You're currently working on a project to write about trends
and innovations in the space of AI for your next meeting.""",
verbose=True
)
# Create tasks for the agents
research_task = Task(
description='Identify breakthrough AI technologies',
agent=researcher,
expected_output='A bullet list summary of the top 5 most important AI news'
)
write_article_task = Task(
description='Draft an article on the latest AI technologies',
agent=writer,
expected_output='3 paragraph blog post on the latest AI technologies'
)
# Assemble the crew with a sequential process
my_crew = Crew(
agents=[researcher, writer],
tasks=[research_task, write_article_task],
process=Process.sequential,
full_output=True,
verbose=True,
)
Memory Utilization
Crews can utilize memory (short-term, long-term, and entity memory) to enhance their execution and learning over time. This feature allows crews to store and recall execution memories, aiding in decision-making and task execution strategies.
Cache Utilization
Caches can be employed to store the results of tools' execution, making the process more efficient by reducing the need to re-execute identical tasks.
Crew Usage Metrics
After the crew execution, you can access the usage_metrics attribute to view the language model (LLM) usage metrics for all tasks executed by the crew. This provides insights into operational efficiency and areas for improvement.
# Access the crew's usage metrics
crew = Crew(agents=[agent1, agent2], tasks=[task1, task2])
crew.kickoff()
print(crew.usage_metrics)
Crew Execution Process
- Sequential Process: Tasks are executed one after another, allowing for a linear flow of work.
- Hierarchical Process: A manager agent coordinates the crew, delegating tasks and validating outcomes before proceeding. Note: A
manager_llmormanager_agentis required for this process and it's essential for validating the process flow.
Kicking Off a Crew
Once your crew is assembled, initiate the workflow with the kickoff() method. This starts the execution process according to the defined process flow.
# Start the crew's task execution
result = my_crew.kickoff()
print(result)
Different ways to Kicking Off a Crew
Once your crew is assembled, initiate the workflow with the appropriate kickoff method. CrewAI provides several methods for better control over the kickoff process: kickoff(), kickoff_for_each(), kickoff_async(), and kickoff_for_each_async().
kickoff(): Starts the execution process according to the defined process flow.
kickoff_for_each(): Executes tasks for each agent individually.
kickoff_async(): Initiates the workflow asynchronously.
kickoff_for_each_async(): Executes tasks for each agent individually in an asynchronous manner.

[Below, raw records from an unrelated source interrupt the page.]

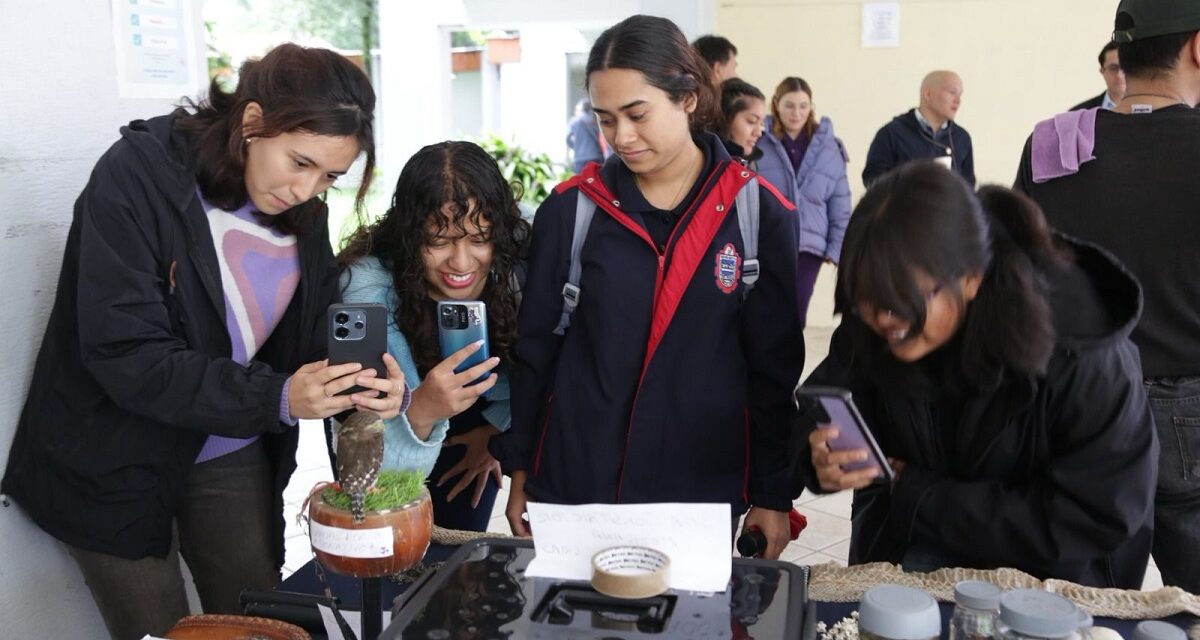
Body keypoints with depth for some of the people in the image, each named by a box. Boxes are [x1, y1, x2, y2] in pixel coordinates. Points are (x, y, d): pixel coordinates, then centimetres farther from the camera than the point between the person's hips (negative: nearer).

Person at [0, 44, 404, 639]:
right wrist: (275, 398, -36)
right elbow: (123, 353, -27)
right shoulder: (137, 177, -22)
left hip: (231, 457, 5)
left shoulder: (301, 207, -4)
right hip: (116, 466, -4)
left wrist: (361, 383, -25)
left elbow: (318, 329, -2)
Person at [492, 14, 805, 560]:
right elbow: (534, 349, 4)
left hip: (705, 486, -1)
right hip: (573, 480, 1)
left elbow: (776, 366, -1)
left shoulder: (761, 214, -6)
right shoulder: (570, 209, -3)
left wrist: (775, 495, 1)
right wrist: (518, 471, 6)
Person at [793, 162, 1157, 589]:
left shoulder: (1082, 360, -25)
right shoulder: (867, 329, -14)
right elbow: (822, 409, 0)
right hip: (903, 561, 2)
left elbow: (1098, 520, -21)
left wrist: (917, 494, -21)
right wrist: (819, 458, -26)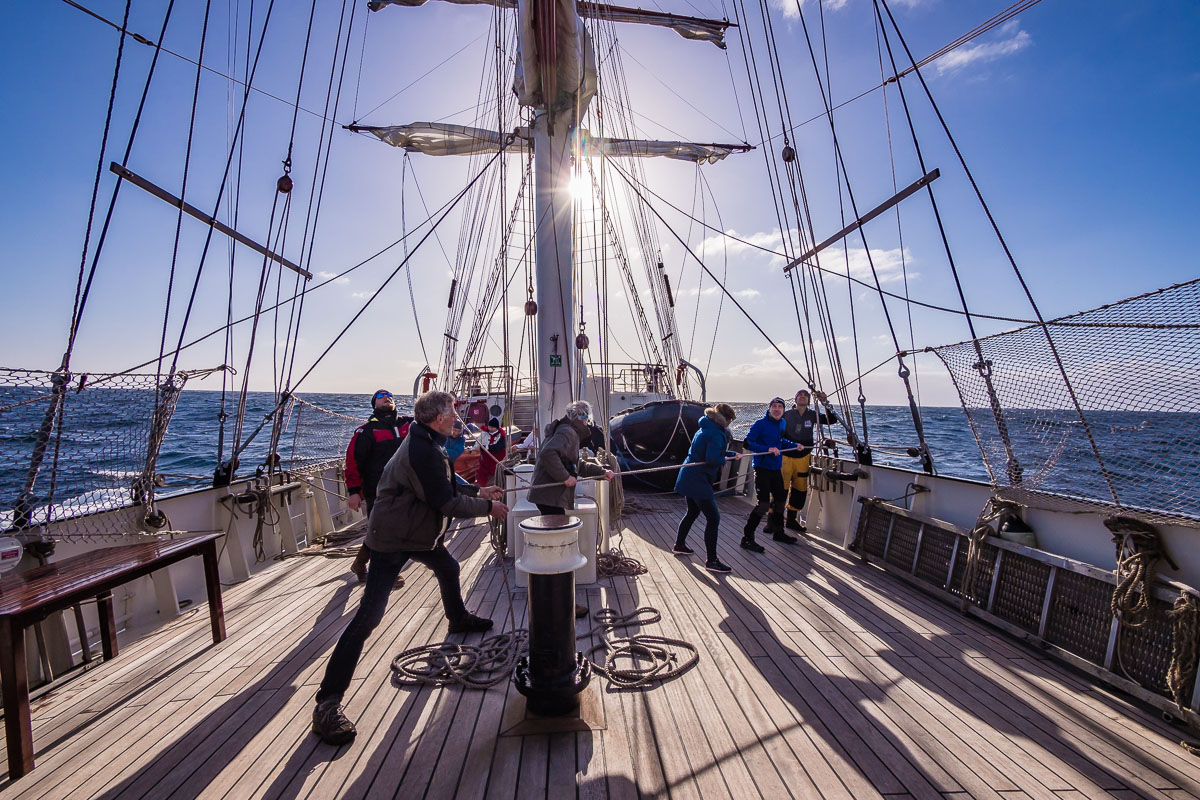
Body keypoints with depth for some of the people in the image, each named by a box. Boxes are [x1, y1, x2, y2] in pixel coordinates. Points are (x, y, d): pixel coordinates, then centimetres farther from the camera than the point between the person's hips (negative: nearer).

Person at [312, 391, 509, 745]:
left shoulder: (426, 443, 5)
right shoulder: (422, 450, -29)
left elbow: (446, 482, 19)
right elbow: (446, 502, -26)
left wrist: (479, 491, 13)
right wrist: (487, 507, -13)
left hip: (420, 530, 11)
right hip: (393, 538, -11)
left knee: (449, 569, 28)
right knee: (370, 614, -9)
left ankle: (459, 619, 56)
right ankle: (328, 702, -1)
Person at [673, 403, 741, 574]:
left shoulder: (707, 429, 13)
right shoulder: (716, 434, -18)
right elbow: (713, 459, -27)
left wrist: (733, 454, 29)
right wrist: (724, 459, -6)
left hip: (689, 478, 11)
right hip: (698, 480, -11)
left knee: (693, 512, 26)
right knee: (713, 518, -5)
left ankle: (679, 545, 40)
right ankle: (711, 561, -1)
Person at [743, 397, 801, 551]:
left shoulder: (781, 424, 10)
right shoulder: (760, 424, -14)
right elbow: (747, 443, -21)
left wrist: (795, 445, 17)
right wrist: (768, 449, -28)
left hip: (776, 469, 8)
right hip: (762, 469, -8)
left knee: (780, 499, 19)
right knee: (764, 503, -15)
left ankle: (778, 532, 39)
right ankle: (747, 537, -6)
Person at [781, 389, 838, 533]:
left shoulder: (812, 415, 6)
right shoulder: (787, 415, -1)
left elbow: (832, 419, 1)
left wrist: (825, 402, -9)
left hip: (803, 458, 4)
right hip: (785, 457, -4)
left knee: (800, 490, 10)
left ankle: (791, 519, 24)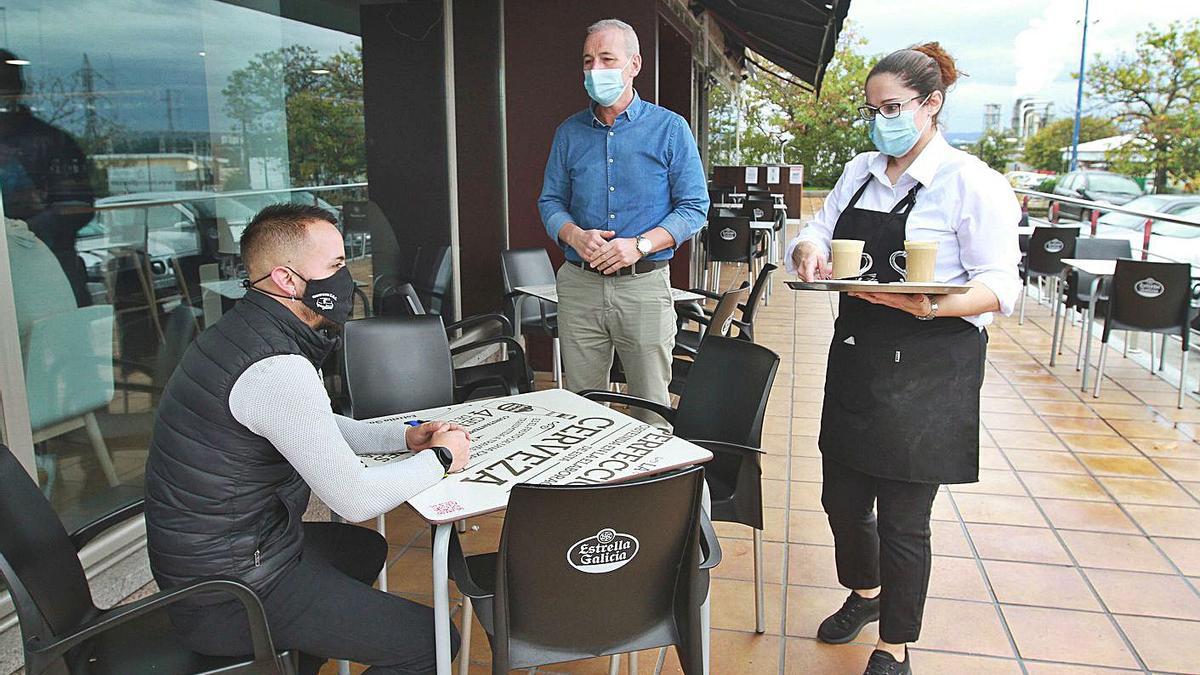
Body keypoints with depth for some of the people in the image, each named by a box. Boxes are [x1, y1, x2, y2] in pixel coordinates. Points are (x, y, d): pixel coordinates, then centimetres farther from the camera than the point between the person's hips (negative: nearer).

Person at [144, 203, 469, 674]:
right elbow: (356, 500, -24)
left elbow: (312, 428, 18)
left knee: (366, 548, 31)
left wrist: (403, 437, 7)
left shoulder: (246, 329, 4)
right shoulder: (277, 369, -28)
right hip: (230, 594, -10)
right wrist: (440, 459, -8)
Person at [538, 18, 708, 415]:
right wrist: (575, 236, -11)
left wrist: (640, 245, -17)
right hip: (579, 285, 3)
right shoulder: (569, 133, 10)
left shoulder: (670, 129, 1)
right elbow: (550, 202, 11)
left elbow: (694, 207, -2)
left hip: (645, 284, -2)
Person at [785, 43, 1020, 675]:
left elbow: (1001, 288, -12)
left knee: (902, 518, 5)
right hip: (855, 358, 6)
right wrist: (807, 250, -12)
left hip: (926, 374, -6)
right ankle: (864, 593, 47)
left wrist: (930, 306, -30)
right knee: (842, 499, 16)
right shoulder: (860, 172, 11)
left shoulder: (971, 182, -9)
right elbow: (818, 233, 12)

# Start the crew's task execution
result = my_crew.kickoff()
print(result)
# Example of using kickoff_for_each
inputs_array = [{'topic': 'AI in healthcare'}, {'topic': 'AI in finance'}]
results = my_crew.kickoff_for_each(inputs=inputs_array)
for result in results:
print(result)
# Example of using kickoff_async
inputs = {'topic': 'AI in healthcare'}
async_result = my_crew.kickoff_async(inputs=inputs)
print(async_result)
# Example of using kickoff_for_each_async
inputs_array = [{'topic': 'AI in healthcare'}, {'topic': 'AI in finance'}]
async_results = my_crew.kickoff_for_each_async(inputs=inputs_array)
for async_result in async_results:
print(async_result)
These methods provide flexibility in how you manage and execute tasks within your crew, allowing for both synchronous and asynchronous workflows tailored to your needs
Replaying from specific task:
You can now replay from a specific task using our cli command replay.
The replay_from_tasks feature in CrewAI allows you to replay from a specific task using the command-line interface (CLI). By running the command crewai replay -t <task_id>, you can specify the task_id for the replay process.
Kickoffs will now save the latest kickoffs returned task outputs locally for you to be able to replay from.
Replaying from specific task Using the CLI
To use the replay feature, follow these steps:
- Open your terminal or command prompt.
- Navigate to the directory where your CrewAI project is located.
- Run the following command:
To view latest kickoff task_ids use:
crewai log-tasks-outputs
crewai replay -t <task_id>
These commands let you replay from your latest kickoff tasks, still retaining context from previously executed tasks.